Dusted Down
By Izzy

Padmé joined Motée in the latter's quarters to follow the reactions to the assasination over the holofeed. Moré Yelnina's reaction was just what they had hoped it would be: she was upset, but it was clear that she knew her father's death would only make her own life better, and she wasn't likely to launch any investigation. She might suspect Senator Okiltine's handmaidens, because she knew how these things worked; in fact all the displaced Naboo might, but if she made no effort, noone would try to arrest them.

Noone, that was, except a suspicious Jedi.

It took her some time to be able to break it to Motée. As expected, the other girl completely lost her cool. Padmé listened through her initial hysterical contemplations of what Padmé had done, the danger she had put the Senator in and the shame she had exposed her to, every word making her heart heavier, until at last she found herself getting to her knees and ripping off her collar to bare her throat, at which point Motée stopped and stared at her in shock.

"Do you really feel like you deserve death because of the Jedi?" she finally asked. "Or can you simply not live with the fact that you killed two men, even though your actions were honorable?"

"The latter," Padmé admitted. "But if you won't kill me, I won't kill myself."

"My father had more than one enemy," Moré was being shown on the holofeed, talking to a reporter, "and when his guard is convinced the deed itself was done by a hired assasin, like the ones that tried to kill Senator Okiltine a couple of weeks ago...no, I don't hold out much hope of finding out who was behind this."

"And after you nearly pulled it off...get up."

Palpatine seemed genuinely grieved at the man's death. Padmé supposed that as Chancellor, he made it his policy to keep a compassionate view of everyone. He, she was sure, would make no attempt to uncover any truths either.

The console gave them no warning when Anakin arrived; he didn't bother registering that he'd come to see them. When the door swooshed open without warning, both girls leapt to their feet and trained their blasters on his form, than lowered them.

"Master Jedi," said Motée, keeping her voice calm with effort. "Please be so kind as to use the console by the docking platform in future; there's one there just like there's one outside the Senator's building.
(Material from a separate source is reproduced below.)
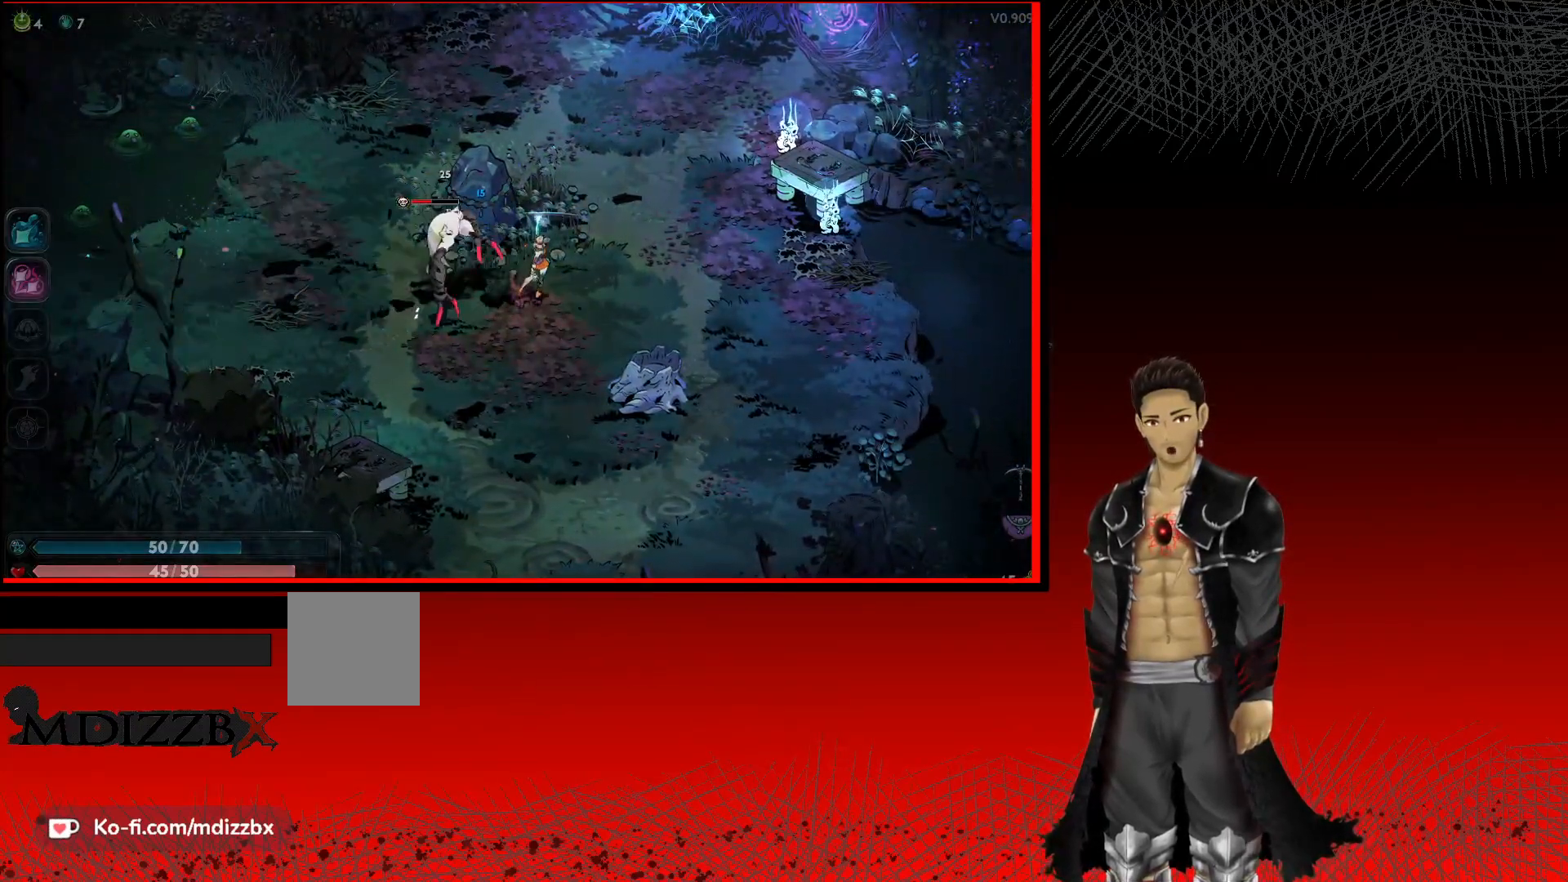
{"buttons": ["X"], "left_stick": "left", "right_stick": "center", "events": [[17, "X", "down"], [150, "X", "up"], [233, "X", "down"], [367, "X", "up"], [467, "X", "down"]]}
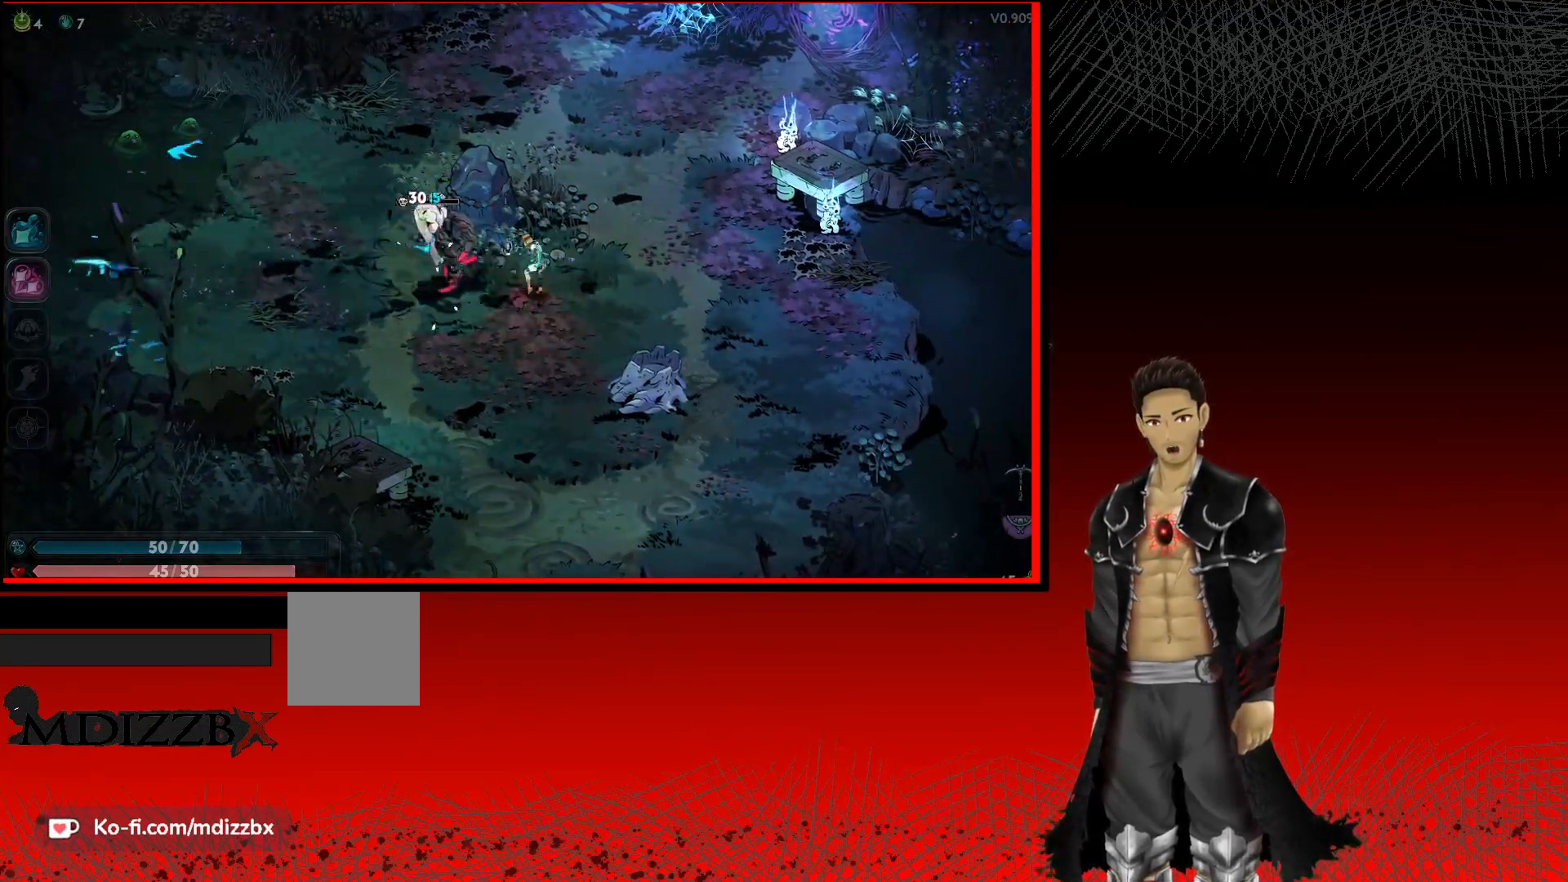
{"buttons": [], "left_stick": "left", "right_stick": "center", "events": [[83, "X", "up"], [150, "X", "down"], [283, "X", "up"], [383, "X", "down"], [500, "X", "up"]]}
We have reason not to trust strangers."

Anakin ignored her, instead looking directly at Padmé. She felt as if the ice in his eyes cut right through her, exposing her black deed for all the world to see. No, there was no keeping it from him. "You said I'd know soon enough," he growled.

"And so you do," she replied, though her voice barely came out. She wondered if she should have shown her throat to him.

"You know nothing," Motée said, raising her blaster again.

"Don't try it," Padmé told her. "You can't hurt him."

"Don't worry," he addressed her. "I've read enough about Naboo custom to know how better than to tell the authorities; it wouldn't be the guilty who would suffer then, would it?"

"No," said Motée, "it wouldn't. You must believe me when I swear that Senator Okiltine had nothing to do with any of this. You carried our messages to her, after all."

"So I did," he nodded. "But this isn't the reason that I have come." He stepped out of the doorframe and into the quarters. "I went looking for you at the Senator's quarters first, and we may have to go back there, as well as to the Naberrie quarters, but I am to take you to the Temple as quickly as possible. My Master and I are traveling out, and we are to escort you to your Senator and leave you with her en route."

"About time," replied Motée, looking much happier. "Yes, run Padmé over there immediately. I'll be packed and join you in about an hour." Before either of them could object, she was running into her bedroom.

"Come on." Anakin had not looked directly at Padmé since turning his attention to Motée, and did not do so now, and he walked out so fast it felt to her like a physical blow. She followed him out of Motée's quarters a little bit behind him.

But that distance couldn't be maintained once they got into his speeder; there they had to sit next to each other. Still he avoided looking at her. She looked around at the buildings flashing by, but the sight only reminded her of that first speeder ride they had gone on together, when she had been deceiving him even then, though innocently so, it seemed now. Eyes watering dangerously, she gave up trying to not look at him.

He was tense, and those lines of his face visible stood guard against her. Was it just her imagination, or was there a new sense of heaviness in the air around him? There was again parts of him closed to her completely, ones that she had glimpsed into before, some of them just the previous night. She wanted to beg him to tell her what it was she had done to him. Of course she knew, but she wanted him to describe it. Even the deepest rage coming from him, the unavoidable fact that yes, she had caused him this pain, would have been preferable to this cold, cruel, silent slicing of her heart from his, to be left bleeding below her openly tearing eyes.

But that assumed he had ever been tied to her. No, perhaps this was no more than cool disgust for a creature that he now knew to be so below him that she didn't even deserve a Jedi's normal compassion.

"I'll go to the Senator's quarters. Meet me there when you're packed." He spoke quickly on docking, and left even more quickly. But Padmé stayed and when he was out of sight, and she let herself curl up in the seat and cry for the love she felt for this brave and beautiful man whom more than ever she could never call hers.